This is the resounding message seeping from countless worried companies on both sides of the Atlantic.
As regulators persist in checking on the honesty and integrity of numerous organisations they are fuelling a bonanza of new roles and soaring salaries.
Compliance professional are the toast of financial services
Ian Clark , Hays Financial Markets [1]
Congratulations if you’re a CCO. Fortune suggests you hold one of the “10 hot executive jobs in 2014.” And the Wall Street Journal confirms you have a: “dream career” translated into this revealing chart:
Your salary can reach $232,000 (£142k) a year. In fact, the total compensation for experts like you is up 25 percent on the previous two years. [2]
The drain on top management
Compliance staff are expected to earn their money though. One of the toughest places to work is a financial institution, since this tends to be most in the regulators’ sights.
Concerns about illegality and failure to comply often means digging deep into the company’s past trading history. For instance, the US Justice Department has just announced investigations into possible bribery allegations over winning business from Gadaffi’s Libya, back in 2011.
This latest probe has a parallel criminal enquiry. This may affect Goldman Sachs, Credit Suisse Group AG, J.P. Morgan Chase & Co., Société Générale and a lesser known hedge-fund operator.
Such digging takes a toll. In a letter to shareholders last year Jamie Dimon’s CEO of J.P. Morgan claimed for example, “our control agenda is priority #1.” Which suggests it’s his priority too, taking up not much less than 60% of his time.
Top management effort to cope with this stuff can be draining. A while back for instance, Pequot Capital Management shut its doors amid a revived insider-trading probe. The exhausted 68 year old founder threw in the towel. Denying any impropriety he told investors the continuing investigations “..have cast a cloud over the firm and have become a source of personal distraction. [3]
With this kind of impact along with swinging fines, no wonder one consulting service calls the situation
a battle royal for talent in the compliance space, across the board
A similar trend exists in Asia. There too the regulatory environment is evolving into ever greater complexity.[4] The result is also extra recruitment and higher pay for such experts.
All this is great should your career happens to be in this area of employment. Not so good if you are trying to keep the costs of meeting regulations and reducing risk within reasonable bounds.
Is LMS the answer?
Apart from hiring an ever-expanding army of experts is there an alternative?
One favoured solution is technology. For example, sellers of mechanised learning systems claim these deliver all kinds of benefits including ways to
- Assess whether key individuals understand their obligations, and enough to meet or exceed relevant benchmarks
- Identify and rectify any shortfalls and
- Help maintain the integrity of the overall scheme [5]
These computer-based solutions assume you can automate ethics. Their tick box approach is at odds with what will reduce reputational risk.
Compliance and Ethical Engagement
A viable, long-term solution cannot be to go on hiring new staff and even greater IT investments.

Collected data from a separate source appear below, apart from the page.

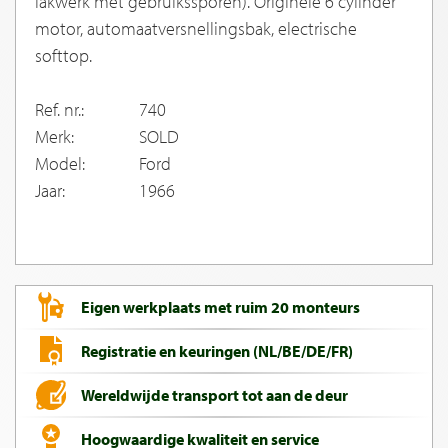
lakwerk met gebruikssporen). Originele 6 cylinder
motor, automaatversnellingsbak, electrische
softtop.
Ref. nr.:
740
Merk:
SOLD
Model:
Ford
Jaar:
1966
Eigen werkplaats met ruim 20 monteurs
Registratie en keuringen (NL/BE/DE/FR)
Wereldwijde transport tot aan de deur
Hoogwaardige kwaliteit en service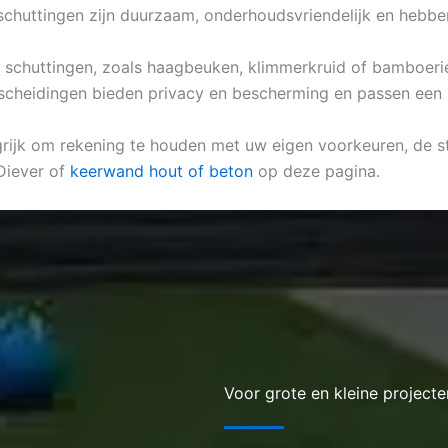
chuttingen zijn duurzaam, onderhoudsvriendelijk en hebben 
he schuttingen, zoals haagbeuken, klimmerkruid of bamboeriet
fscheidingen bieden privacy en bescherming en passen een na
ngrijk om rekening te houden met uw eigen voorkeuren, de st
Diever of
keerwand hout of beton
op deze pagina.
Voor grote en kleine projecte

The answer is finding ways to create genuine ethical engagement, in which employees rely on values as their guide for action, rather than be compliance-driven. The chart shows the present situation based on various sources including research by LRN:
Just over four out of ten companies tend to fall into the category of being compliant. That is their employees just follow any rules to the best of their ability, without doing much beyond that.
About half of all companies have staff willing to commit to making the compliance system work. These people though show little real interest in identifying or dealing with difficult ethical choices. However, they do support the overall aim of reducing reputational and regulatory risk.

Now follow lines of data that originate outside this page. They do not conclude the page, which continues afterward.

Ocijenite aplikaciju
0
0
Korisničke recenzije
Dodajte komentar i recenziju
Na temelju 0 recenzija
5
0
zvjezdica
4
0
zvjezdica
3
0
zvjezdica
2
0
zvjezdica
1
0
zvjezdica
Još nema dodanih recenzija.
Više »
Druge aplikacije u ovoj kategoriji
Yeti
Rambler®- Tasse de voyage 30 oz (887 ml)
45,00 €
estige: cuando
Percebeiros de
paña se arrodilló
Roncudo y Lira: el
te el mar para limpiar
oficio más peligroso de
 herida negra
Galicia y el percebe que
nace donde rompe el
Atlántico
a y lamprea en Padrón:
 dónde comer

A small minority, no more than 3% of companies, have genuinely “ethically engaged” staff. These are the ones who are “self-governing”. Their involvement and motivation promotes the risk reduction effort. Three distinct benefits come from this approach:
- People begin to take personal responsibility for ethical choices.
- Awareness at the individual level grows of why unethical behaviour can be so damaging.
- Growth occurs in the confidence to speak up; employees become willing to warn when they see things heading towards trouble.
How to achieve such staff is therefore the critical issue. This is the true challenge facing companies, not the never-ending search for extra compliance workers.